Despite the high diagnostic performance achieved, several limitations of this study must be acknowledged. First, the retrospective nature of the dataset necessitates future prospective trials to evaluate the model’s ’real-time’ clinical utility. Second, this study does not include a head-to-head comparison with radiologists. While such a comparison is a logical next step, our primary objective was to establish the technical feasibility of a hybrid AI framework for CTRC detection. In this context, the model is designed as a decision-support tool to optimize workflows, rather than a replacement for radiological expertise. Future research should focus on multi-reader studies to assess the synergistic effect of AI-assisted diagnosis on clinical accuracy and reporting time. Third, the balanced 1:1 sampling strategy excluded common concomitant shoulder pathologies.

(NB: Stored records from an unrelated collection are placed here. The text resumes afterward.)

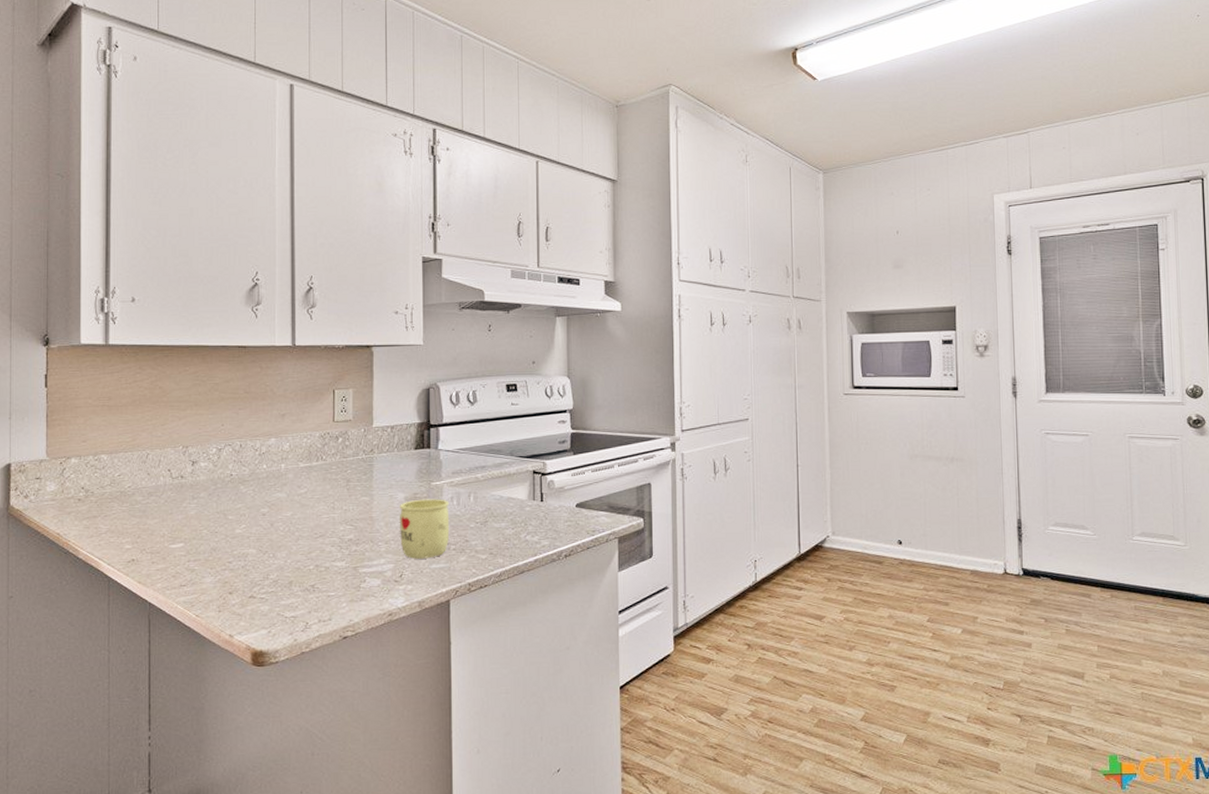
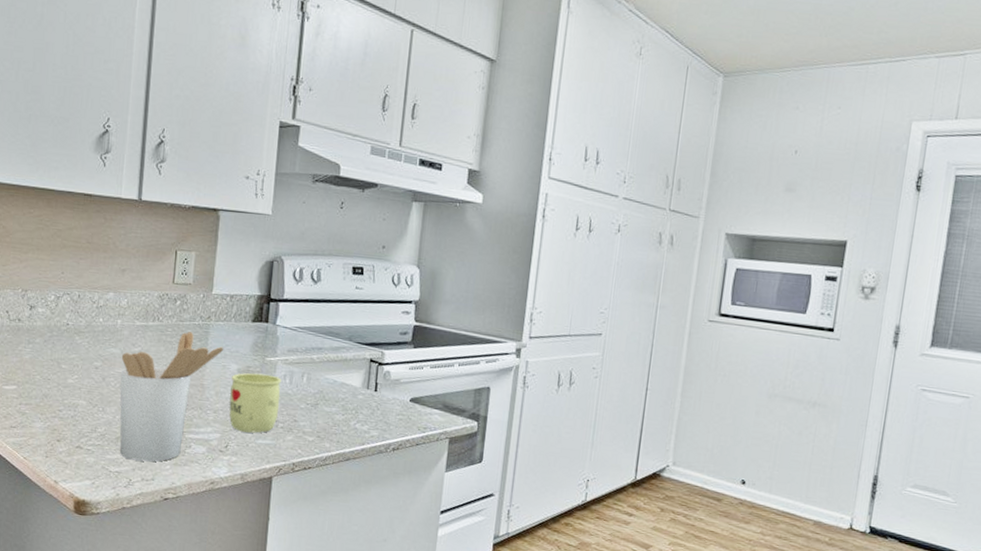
utensil holder: none [288,467,390,603] -> present [120,332,224,462]

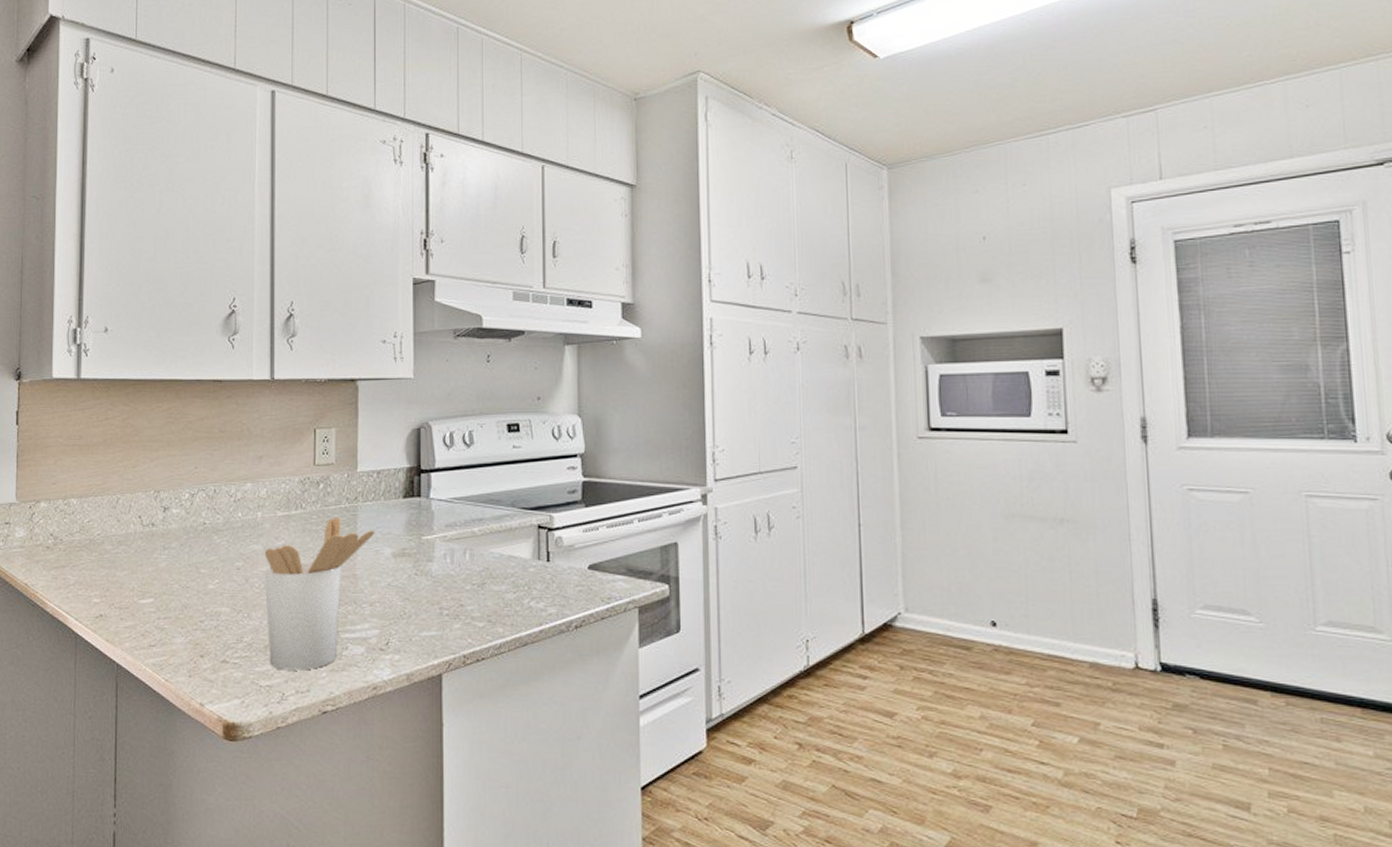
mug: present [229,373,282,433] -> none [386,555,442,625]

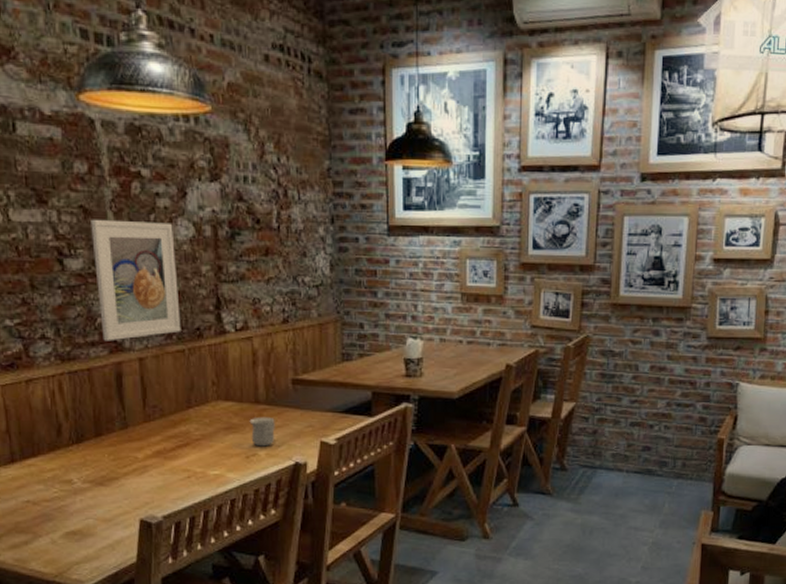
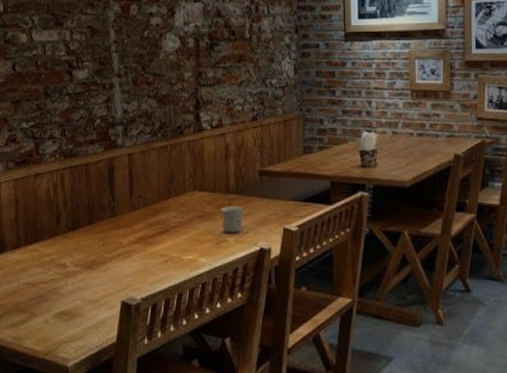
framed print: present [91,219,181,341] -> none [96,36,165,140]

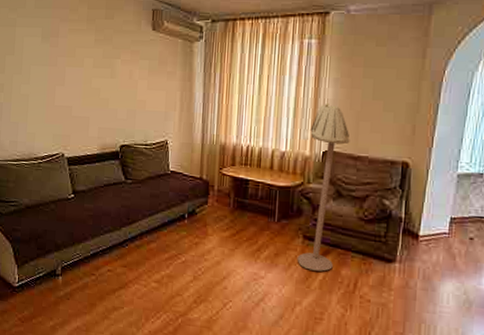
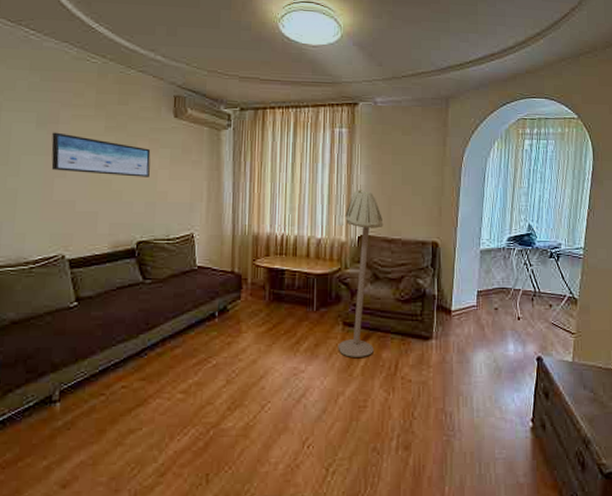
wall art: none [53,45,132,87] -> present [51,132,151,177]

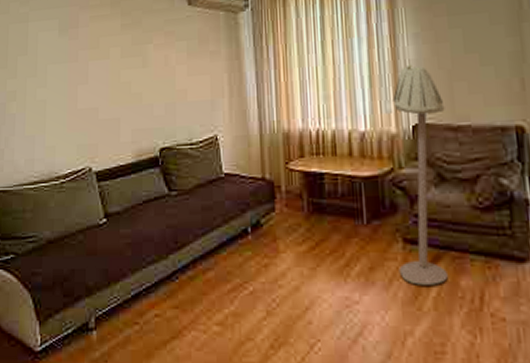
wall art: present [51,132,151,177] -> none [73,37,167,78]

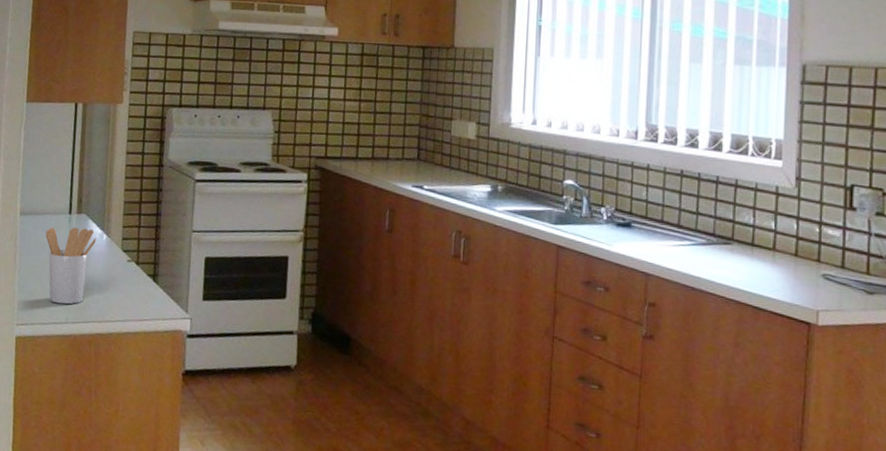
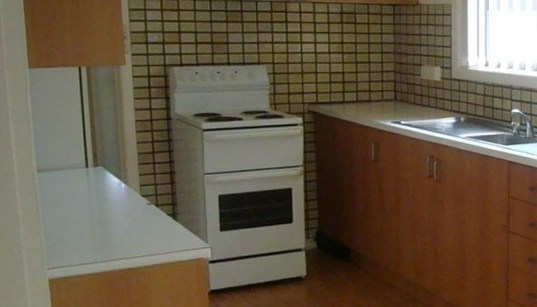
utensil holder: present [45,227,96,305] -> none [65,179,115,247]

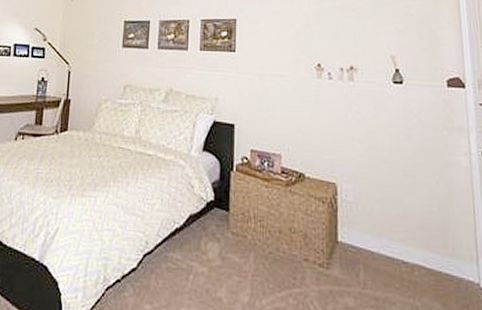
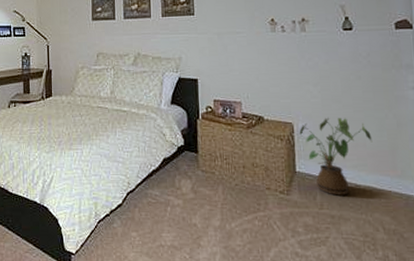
house plant: none [343,179,422,274] -> present [299,117,373,196]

While this approach was essential to demonstrate the utility of AI in MSK for specifically resolving CTRC–a key step toward optimizing patient workflows–it does not fully reflect the complexity of routine radiology. In clinical practice, overlapping conditions such as advanced osteoarthritis, acute fractures, or degenerative joint disease could introduce ’noise’ into the inference process, potentially affecting false-positive or false-negative rates. Consequently, validating these models on ’unfiltered’ multi-label datasets is a critical requirement for clinical implementation to ensure robustness against real-world disease prevalence. Finally, while the external validation cohort encompasses significant technical variability in device manufacturers and radiographic projections, a specific stratified analysis by subgroup was not performed. Although the sustained high performance across these diverse conditions points toward model robustness, a more granular investigation into hardware-specific influence is warranted. Future multi-center evaluations should incorporate larger, balanced subgroups to formally quantify the impact of specific technical confounders on algorithmic performance.
To bridge the gap between research and clinical practice, we have developed a diagnostic support platform that implements both the end-to-end CNN and hybrid models. This tool–currently in its first iteration–allows for the native processing of DICOM, JPEG, and PNG formats, facilitating its testing with heterogeneous data sources in real-world environments. As a commitment to technological transfer and open science, the application is publicly available as a Hugging Face Space46.